4. Consider how much you can afford to pay your financial advisor

An illustration of a woman is accompanied by a pie chart as well as explanations of financial advisor fee types, including commission-only advisor fee types and fee-only fiduciary advisor fee types.

Part of your search for a financial advisor will be checking your budget to see how much you can afford to spend. In general, there are two broad categories of financial advisor fee structures: commission-based advisors and fee-only advisors. 

Commission-based advisors earn commissions from selling financial products like investments or insurance. Their compensation is tied to the products they recommend, which can potentially create conflicts of interest. 
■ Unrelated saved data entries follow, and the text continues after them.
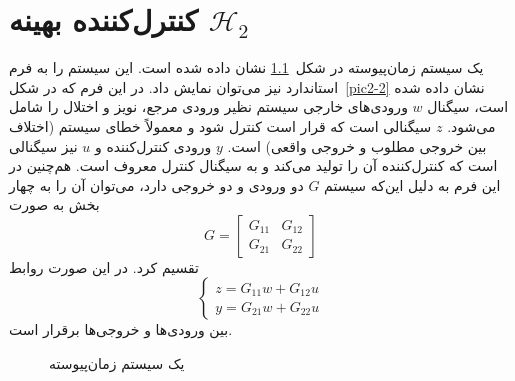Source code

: \chapter{کنترل‌کننده بهینه $\mathcal{H}_2$}

\newcommand{\norm}[1]{\lVert#1\lVert}


یک سیستم زمان‌پیوسته در شکل~\ref{pic2-1} نشان داده شده است. این سیستم را به فرم استاندارد نیز می‌توان نمایش داد. در این فرم که در شکل~\ref{pic2-2} نشان داده شده است، سیگنال $w$ ورودی‌های خارجی سیستم نظیر ورودی مرجع، نویز و اختلال را شامل می‌شود. $z$ سیگنالی است که قرار است کنترل شود و معمولاً خطای سیستم (اختلاف بین خروجی مطلوب و خروجی واقعی) است. $y$ ورودی کنترل‌کننده و $u$ نیز سیگنالی است که کنترل‌کننده آن را تولید می‌کند و به سیگنال کنترل معروف است. هم‌چنین در این فرم به دلیل این‌که سیستم $G$ دو ورودی و دو خروجی دارد، می‌توان آن را به چهار بخش به صورت 
\begin{equation*}
G=
\begin{bmatrix}
G_{11}&G_{12}\\G_{21}&G_{22}
\end{bmatrix} 
\end{equation*}
تقسیم کرد. در این صورت روابط
\begin{equation*}
\left\{\begin{array}{l}
z=G_{11}w+G_{12}u\\
y=G_{21}w+G_{22}u
\end{array}\right. 
\end{equation*}
بین ورودی‌ها و خروجی‌ها برقرار است.

\setlength{\unitlength}{1cm}
\begin{figure}[t]
\centering
{}
\caption{یک سیستم زمان‌پیوسته}
\label{pic2-1}
\end{figure}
Alternatively, fee-only advisors charge clients directly for their services. They don’t earn commissions from product sales, promoting transparency and minimizing conflicts. Fees can be hourly, fixed, or a percentage of assets under management.

Here’s an overview of different cost levels across the types of financial advisors: 

  • Fee-based advisors: Fee-based advisors receive both fees for their services and may earn commissions on certain product sales. This hybrid model combines elements of both fee-only and commission-based compensation.
  • Assets Under Management (AUM) advisors: These advisors charge a percentage of the assets they manage for you. This fee structure matches their compensation with your investment performance, incentivizing them to grow your portfolio.
  • Hourly rate advisors: These advisors charge clients based on the time spent advising them. This structure suits those seeking specific advice or assistance on particular financial matters.
  • Retainer-based advisors: Retainer-based advisors charge an ongoing fee for continuous advisory services. This arrangement provides access to ongoing advice and support as needed.

Knowing how much to spend on a financial advisor depends on both your budget and your financial needs. If you just want to get a small investment portfolio up and running, a robo-advisor can help you at a lower cost than an in-person advisor. 

You may need a financial advisor offering more robust services if you have a complex financial situation or need help creating a strategy that accounts for many factors like taxes, retirement, and estate planning.